To clarify, Video Clip Library is purely a search engine - it doesn't composite or edit videos. Although it will let you re-encode to save space. I built it for scenarios like: "I have a catalog of shots from the last five years, and when working on a new project, I might want to reuse B-roll or footage I've already taken." A YouTuber doing a Then and Now will find footage from their first year.

For me personally, the virtual clips feature will improve my learning process. I'm not a professional videographer. Naturally I spend time studying work from more skilled creators, trying to understand what makes it effective. I'm excited to take notes on specific moments - "these are the places across many different videos where I feel afraid" or "interesting rack focus technique here" - with notes and tags scoped to their own clips. I was already taking these notes in Obsidian. But it wasn't great.

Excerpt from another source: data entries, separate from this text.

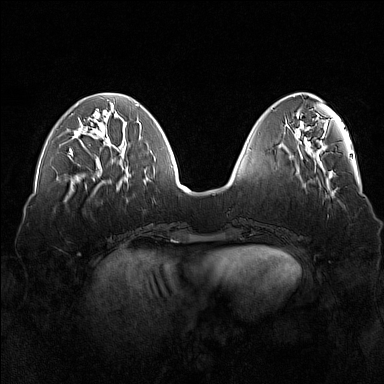
Breast MRI (dynamic contrast-enhanced), one axial slice; position 53 of 160 along the scan axis; dynamic contrast-enhanced series, time point 2 of 7 at this slice position (early post-contrast); 1.5 T; TE 1.8 ms, TR 5 ms; 384 × 384 image matrix. Female patient.
Outlined on this slice (semi-automatic segmentation, software-assisted and operator-edited):
- enhancing-tissue mask used for the functional tumour volume (all voxels passing the contrast-enhancement thresholds inside the analysis volume; usually the tumour): bounding box [x1, y1, x2, y2] px = [69, 150, 73, 156]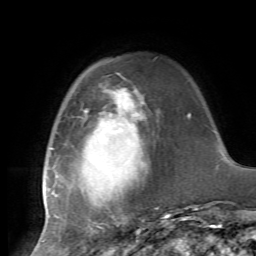
Breast MRI, one axial slice. Position 17 of 72 along the scan axis. Cropped to one breast. Dynamic contrast-enhanced series, time point 2 of 7 at this slice position (early post-contrast). 1.5 T. TE 4.2 ms, TR 8.7 ms. 2.2 mm slice thickness. 256 × 256 image matrix. Female patient.
Structures marked on this image (semi-automatically segmented with operator editing):
- enhancing-tissue mask used for the functional tumour volume (all voxels passing the contrast-enhancement thresholds inside the analysis volume; usually the tumour): box from (x=43, y=91) to (x=185, y=227) px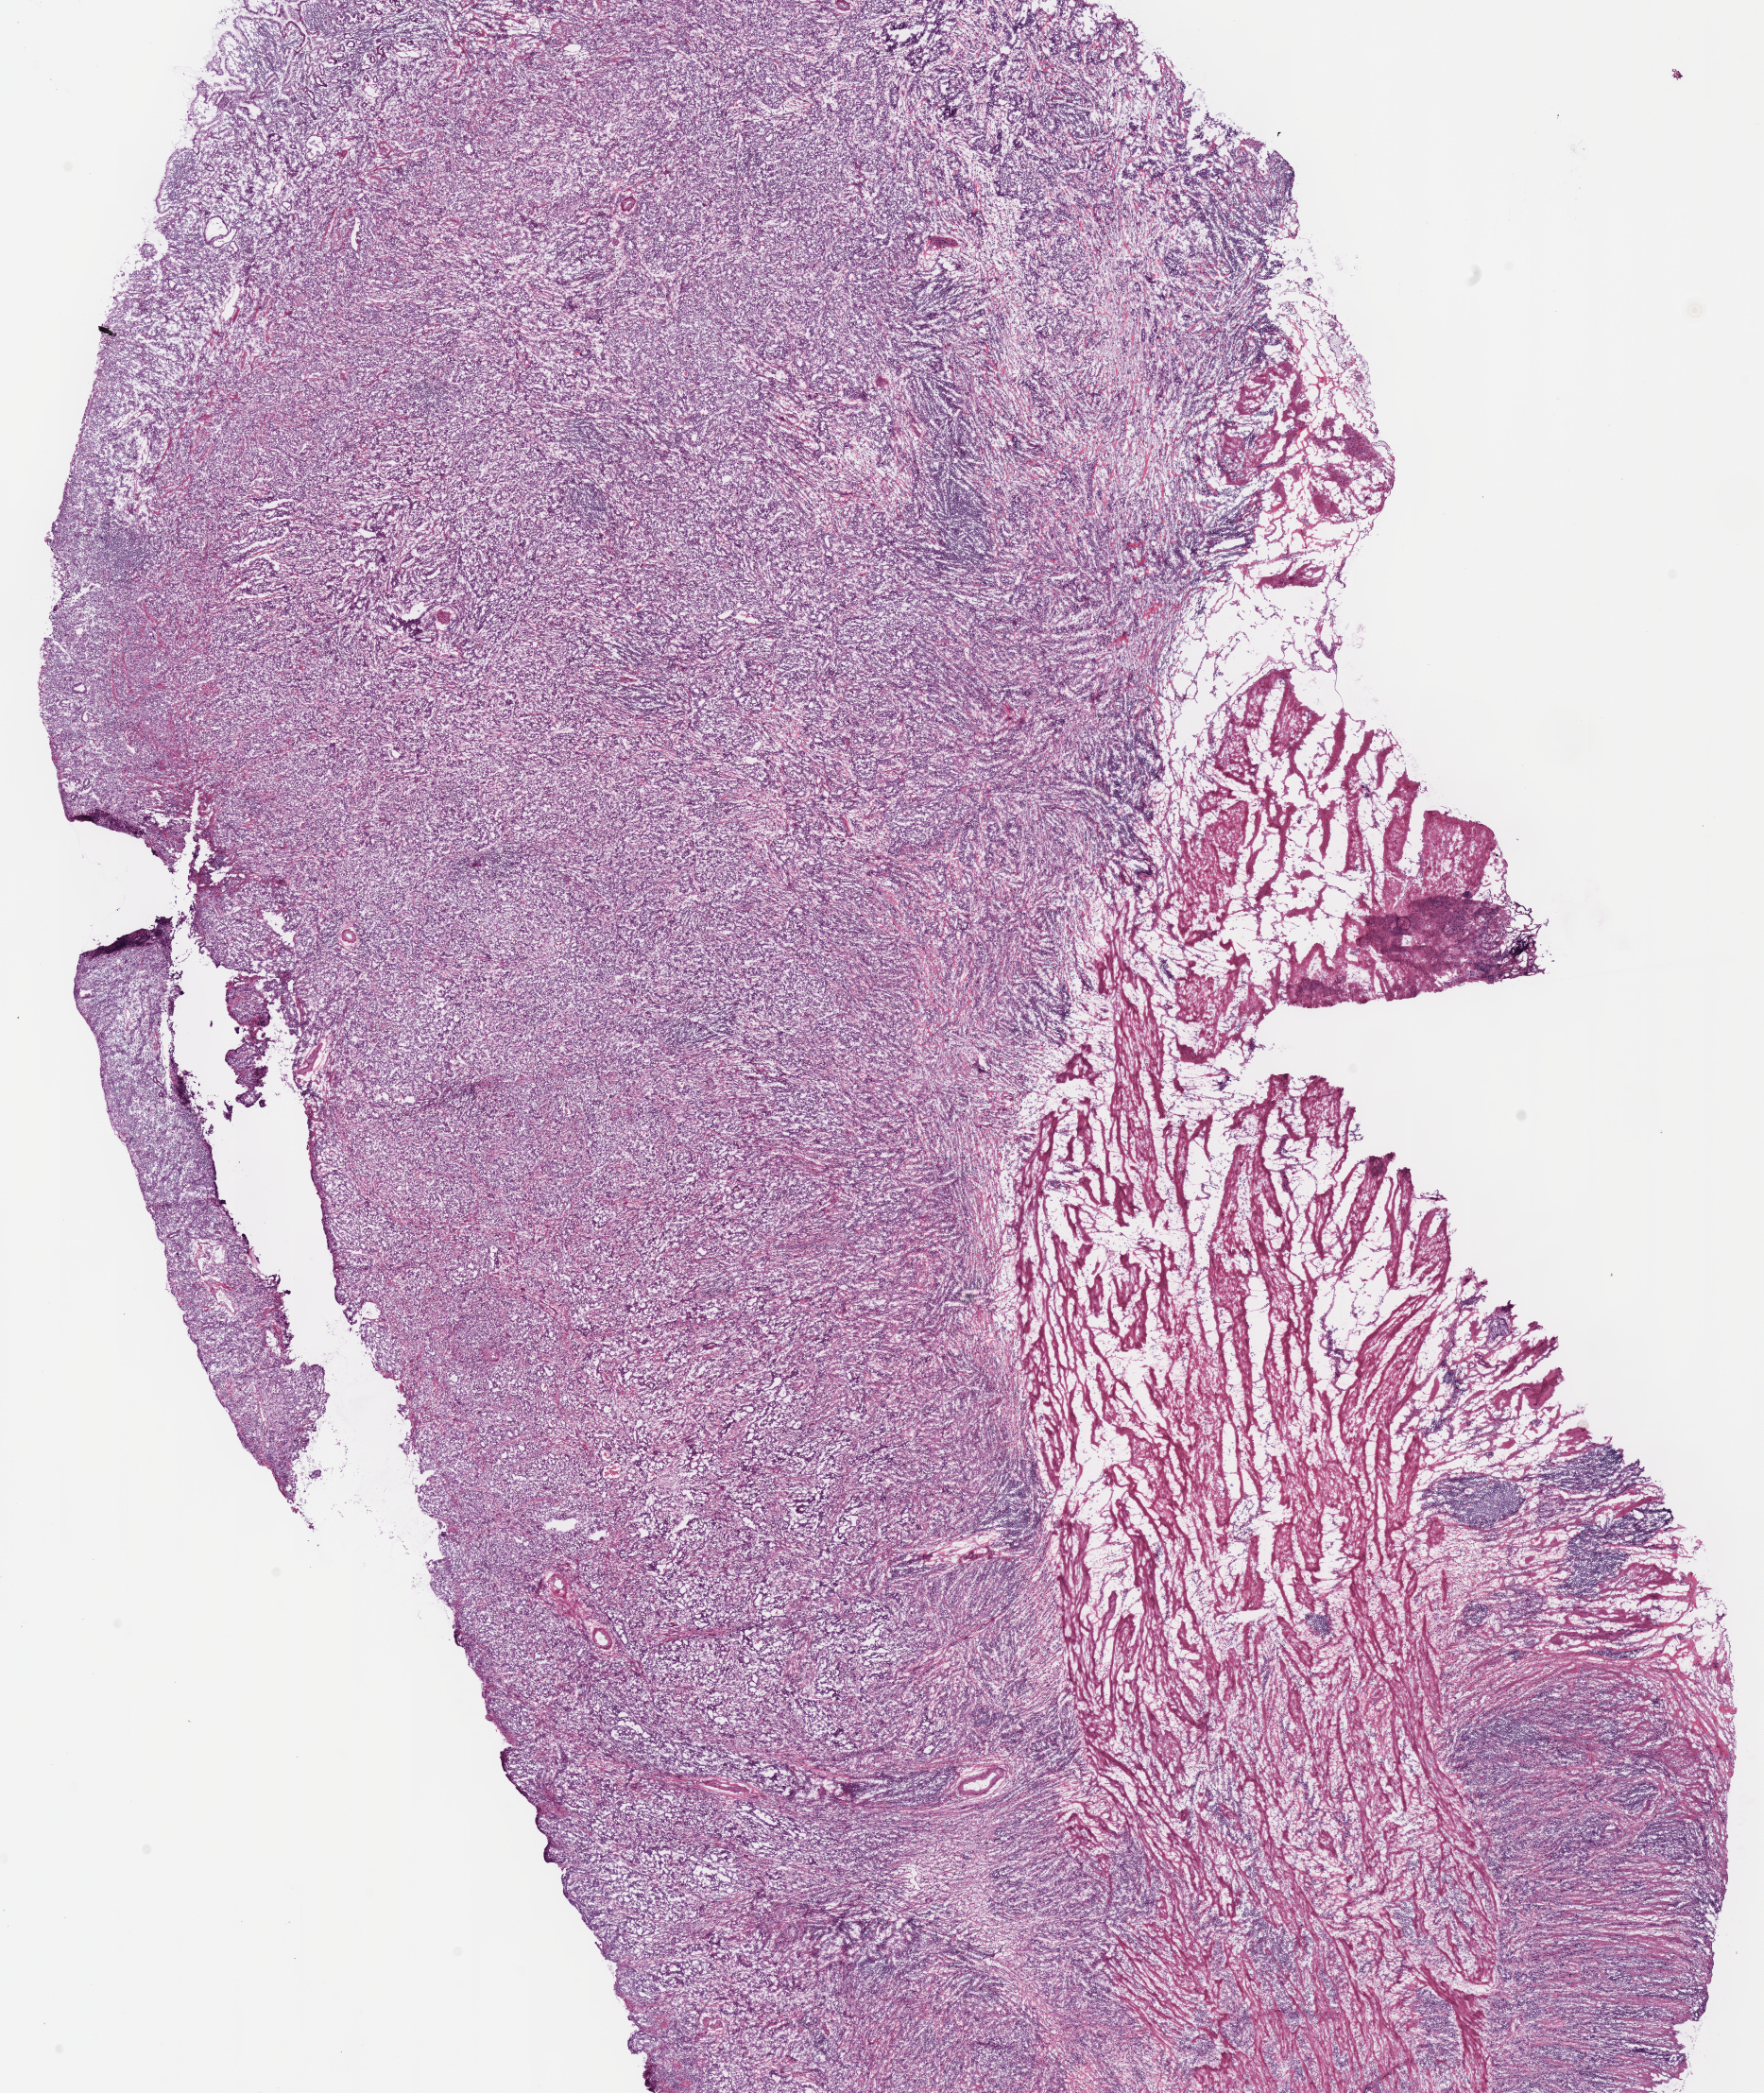
Digitized H&E tissue section (whole slide), low-resolution overview of the scanned area, about 14.7 x 17.4 mm (from a 40x scan); frozen section; stomach, primary tumour sample. Patient: female, age at initial diagnosis 62 years. Histologic grade: G2 (moderately differentiated). Composition of this section per pathologist review: tumour cells 80%, tumour nuclei 61%, normal cells 5%, stromal cells 15%, necrosis 0%. Infiltration values recorded for this section: lymphocyte infiltration 30%, monocyte infiltration 0%, neutrophil infiltration 0%.
AJCC pathologic stage: IIB. Diagnosis: Adenocarcinoma, NOS (body of stomach).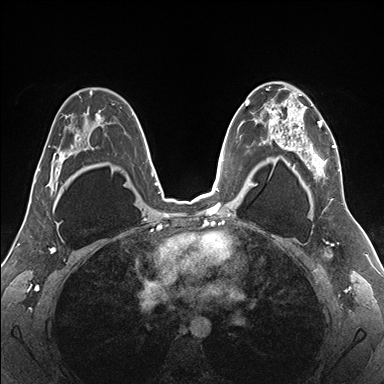
Breast MRI (dynamic contrast-enhanced), one axial slice; position 108 of 176 along the scan axis; dynamic contrast-enhanced series, time point 2 of 7 at this slice position (early post-contrast); 1.5 T; TE 1.5 ms, TR 4.1 ms; 1.1 mm slice thickness; 384 × 384 image matrix. Female patient.
Annotated regions visible in this slice (semi-automatically segmented with operator editing):
- enhancing-tissue mask used for the functional tumour volume (all voxels passing the contrast-enhancement thresholds inside the analysis volume; usually the tumour): box from (x=255, y=82) to (x=341, y=187) px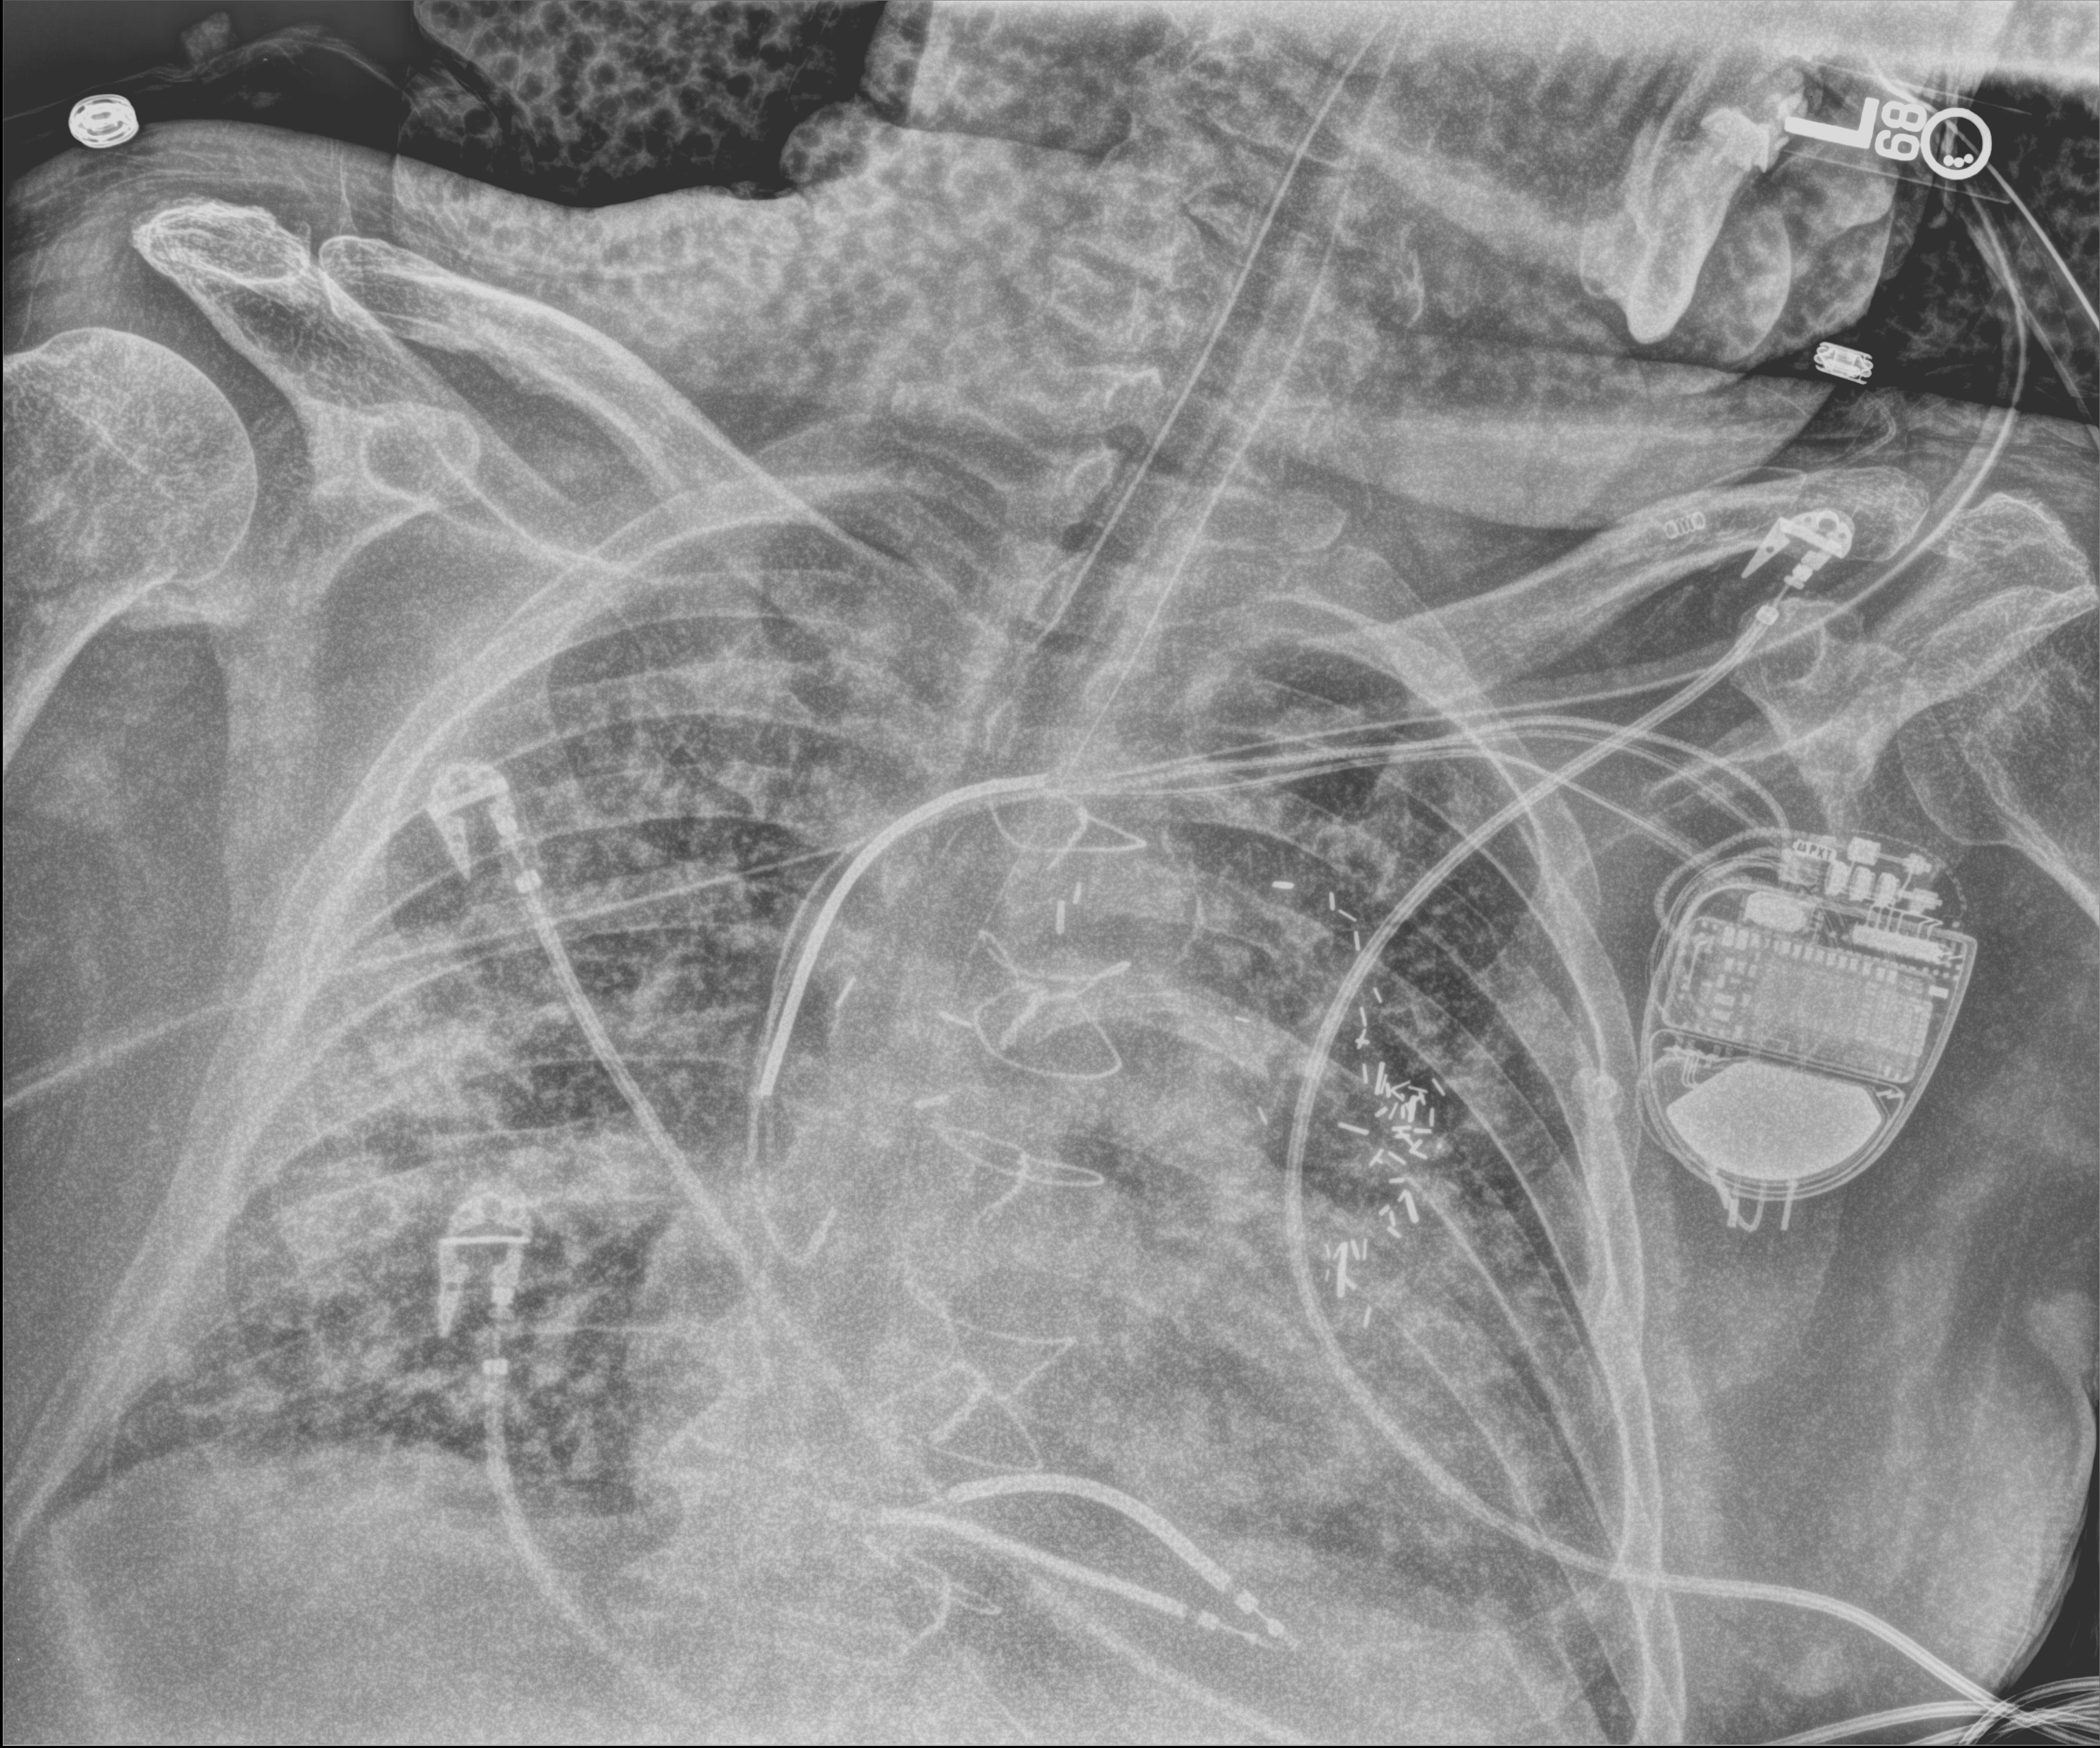
Chest X-ray (portable), anteroposterior (AP) projection. Male patient hospitalised with COVID-19, age 60–74 years.
From the hospital-stay record, not from the radiograph (when in the stay this image was taken is not recorded): other chronic lung disease (admission record): no.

I find a beauty in the layering: I can create overlapping clips that represent different aspects of the same footage - one layer for emotional responses, another for technical observations. Note: here I'm creating them manually one hour here, one hour there over months as I find the time or interest waxes. I might only annotate a few thousand clips across a couple hundred films in my lifetime. That's ok. I don't need the computer to understand the videos perfectly frame by frame.

The professional use case that prompted this feature is different - teams collect footage, then editors assemble compilations and marketing materials months later. They will run AI models to annotate videos as they're ingested, or apply new models to existing catalogs. Then someone with a creative concept can quickly search: "Do we already have footage that supports this idea or do we need to shoot something new?"